Differences with the G70 architecture
The RSX 'Reality Synthesizer' is based on the G70 architecture, but features a few changes to the core. The biggest difference between the two chips is the way the memory bandwidth works. The G70 only supports rendering to local memory, while the RSX is able to render to both system and local memory. Since rendering from system memory has a much higher latency compared to rendering from local memory, the chip's architecture had to be modified to avoid a performance penalty. This was achieved by enlarging the chip size to accommodate larger buffers and caches in order to keep the graphics pipeline full. The result was that the RSX only has 60% of the local memory bandwidth of the G70, making it necessary for developers to use the system memory in order to achieve performance targets.| Difference | RSX | Nvidia 7800GTX |
| GDDR3 Memory bus | 128bit | 256bit |
| ROPs | 8 | 16 |
| Post Transform and Lighting Cache | 63 max vertices | 45 max vertices |
| Total Texture Cache Per Quad of Pixel Pipes | 96 kB | 48kB |
| CPU interface | FlexIO | PCI-Express 16x |
| Technology | 28 nm/40 nm/65 nm/90 nm | 110 nm |
Other RSX features/differences include:
- More shader instructions
- Extra texture lookup logic
- Fast vector normalize
Press releases
Sony staff were quoted in PlayStation Magazine saying that the "RSX shares a lot of inner workings with Nvidia 7800 which is based on G70 architecture." Since the G70 is capable of carrying out 136 shader operations per clock cycle, the RSX was expected to feature the same number of parallel pixel and vertex shader pipelines as the G70, which contains 24 pixel and 8 vertex pipelines.Nvidia CEO Jensen Huang stated during Sony's pre-show press conference at E3 2005 that the RSX is twice as powerful as the GeForce 6800 Ultra.
Bumpgate
The RSX GPU in early models of the PlayStation 3 was initially fabricated using a 90 nm process and was affected by reliability issues related to its packaging and thermal behavior—a problem commonly referred to as "Bumpgate". The high operating temperatures of the chip could weaken the solder joints in the ball grid array connecting the die to the interposer, leading to degraded performance or complete hardware failure over time.Several factors contributed to these failures:
- Mismatched coefficients of thermal expansion between materials in the die and interposer caused differential expansion during thermal cycles, placing mechanical stress on the BGA.
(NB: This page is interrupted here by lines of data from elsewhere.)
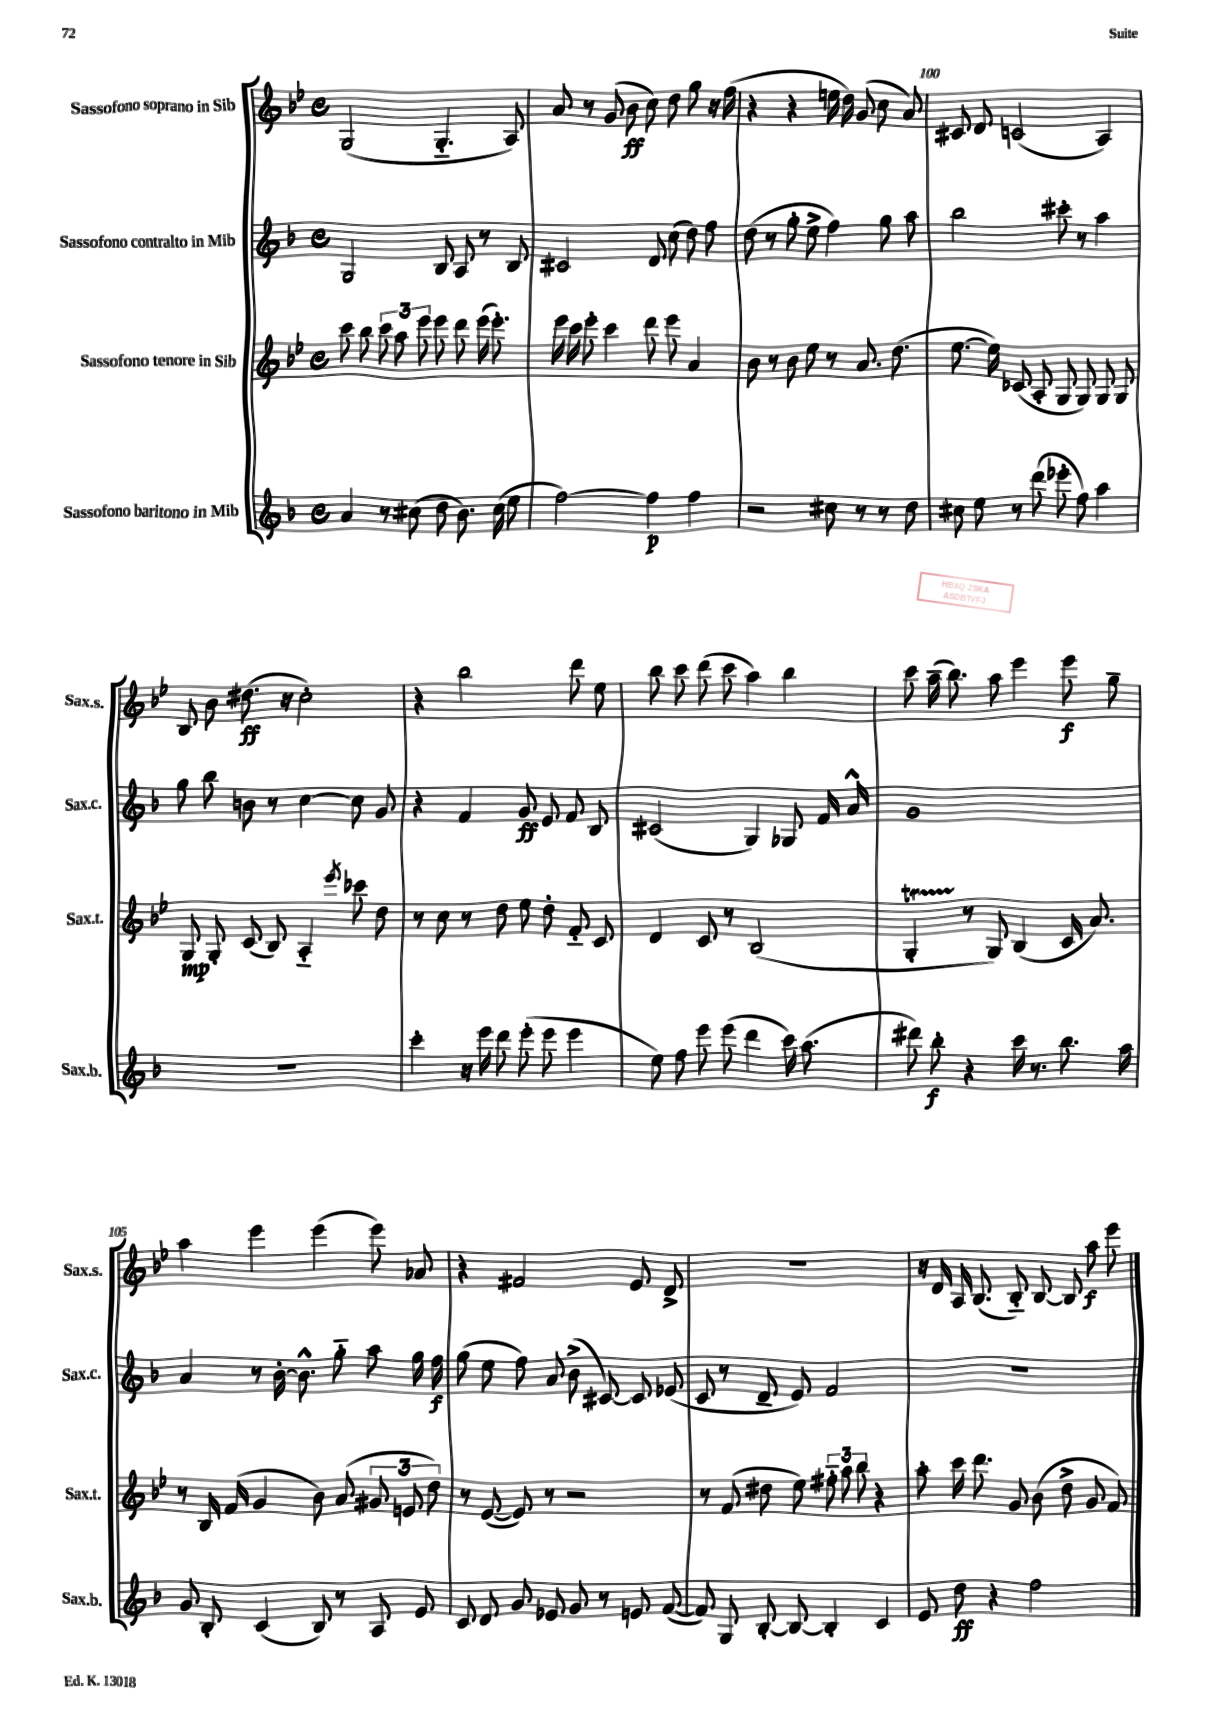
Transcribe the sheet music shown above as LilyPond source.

<<
\new StaffGroup <<
\new Staff = "s0" \with { instrumentName = "Sassofono soprano in Sib" shortInstrumentName = "Sax.s." } {
    \clef treble \key bes \major \defaultTimeSignature \time 4/4
    \autoBeamOff g2( g4.-_ a8) |
    a'8 r8 g'8( bes'8\ff c''8) d''8 g''8 r16 f''16( |
    r4 r4 e''16 d''16) g'8( c''8 a'8) |
    cis'8 d'8 c'2( a4) |
    bes8 bes'8 dis''8.\ff( r16 c''2-.) |
    r4 bes''2 d'''8 ees''8 |
    bes''8 c'''8 d'''8( c'''8 a''4) bes''4 |
    c'''8 a''16--( bes''8.) a''8 ees'''4 ees'''8\f g''8-- |
    a''4 ees'''4 ees'''4( ees'''8) aes'8 |
    r4 fis'2 ees'8 d'8-> |
    R1 |
    r16 d'16 a16 bes8.( bes8-_) bes8~ bes8 a''8\f ees'''8 \bar "|." |
}
\new Staff = "s1" \with { instrumentName = "Sassofono contralto in Mib" shortInstrumentName = "Sax.c." } {
    \clef treble \key f \major \defaultTimeSignature \time 4/4
    \autoBeamOff g2 bes8 a8 r8 bes8 |
    cis'2 d'8 c''8( d''8) f''8 |
    d''8( r8 g''8-. e''8-> f''4) g''8 a''8 |
    bes''2 cis'''8-. r8 a''4 |
    g''8 bes''8 b'8 r8 c''4~ c''8 g'8 |
    r4 f'4 g'8\ff e'8 f'8 bes8 |
    cis'2( g4) ges8 f'16 a'16-^ |
    g'1 |
    a'4 r8 bes'16~-. bes'8.-^ g''8-_ a''8 g''16 f''16\f |
    g''8( e''8 f''8) a'8 bes'8->( cis'8~) cis'8 ees'8( |
    c'8 r8 d'8-- e'8) f'2 |
    R1 \bar "|." |
}
\new Staff = "s2" \with { instrumentName = "Sassofono tenore in Sib" shortInstrumentName = "Sax.t." } {
    \clef treble \key bes \major \defaultTimeSignature \time 4/4
    \autoBeamOff c'''8 bes''8 \tuplet 3/2 { c'''8 a''8 ees'''8 } ees'''8 d'''8 ees'''16( ees'''8.-.) |
    ees'''16 c'''16 ees'''8-. c'''4 d'''8 ees'''8 a'4 |
    bes'8 r8 bes'8 ees''8 r8 a'8. d''8.( |
    ees''8.~ ees''16) ces'8( a8-. g8 g8) g8 g8 |
    g8\mp g8-. c'8( bes8) a4-_ \acciaccatura { ees'''8 } ces'''8 d''8 |
    r8 c''8 r8 d''8 ees''8 d''8-. f'8-_ c'8 |
    d'4 c'8 r8 bes2( |
    g4-.\startTrillSpan r8\stopTrillSpan g8) bes4( c'16 a'8.) |
    r8 bes16 f'16( g'4 bes'8) a'8( \tuplet 3/2 { gis'8 e'8 d''8) } |
    r8 ees'8~( ees'8) r8 r2 |
    r8 f'8( dis''8 ees''8) \tuplet 3/2 { fis''8-_ a''8 bes''8 } r4 |
    a''8-. c'''16 d'''8. g'8 bes'8( d''8-> g'8 f'8) \bar "|." |
}
\new Staff = "s3" \with { instrumentName = "Sassofono baritono in Mib" shortInstrumentName = "Sax.b." } {
    \clef treble \key f \major \defaultTimeSignature \time 4/4
    \autoBeamOff a'4 r8 cis''8( d''8 bes'8.) cis''16( e''8 |
    f''2~) f''4\p f''4 |
    r2 cis''8 r8 r8 d''8 |
    cis''8 e''8 r8 d'''8( ees'''8-. f''8) a''4 |
    R1 |
    c'''4-. r16 e'''16 d'''8 e'''8-.( e'''8 e'''4 |
    e''8) f''8 e'''8 e'''8( d'''4 c'''16) a''8.( |
    dis'''8) bes''8-.\f r4 c'''16 r8. bes''8. a''16 |
    g'8 bes8-. c'4( bes8) r8 a8 e'8 |
    c'8 d'8 g'8 ees'8 g'8 r8 e'8 f'8~( |
    f'8) g8 bes8~-. bes8~ bes4-. c'4 |
    e'8 d''8\ff r4 f''2 \bar "|." |
}
>>
>>
\layout { \context { \Score currentBarNumber = #97 \override BarNumber.break-visibility = ##(#f #t #t) barNumberVisibility = #(every-nth-bar-number-visible 5) } }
- Uneven heat distribution across the die, due to variable transistor densities and localized workloads, led to thermal hotspots. These caused parts of the die to expand at different rates, increasing mechanical fatigue in certain regions of the BGA.
- Electromigration within the solder joints led to the formation of voids, further weakening the BGA connections.
- The RSX was packaged using a flip-chip process. The underfill material used in early versions had a relatively low glass transition temperature, which could be exceeded during prolonged gameplay. Once the Tg was surpassed, the underfill lost structural integrity and provided less mechanical support to the solder joints, increasing the risk of failure.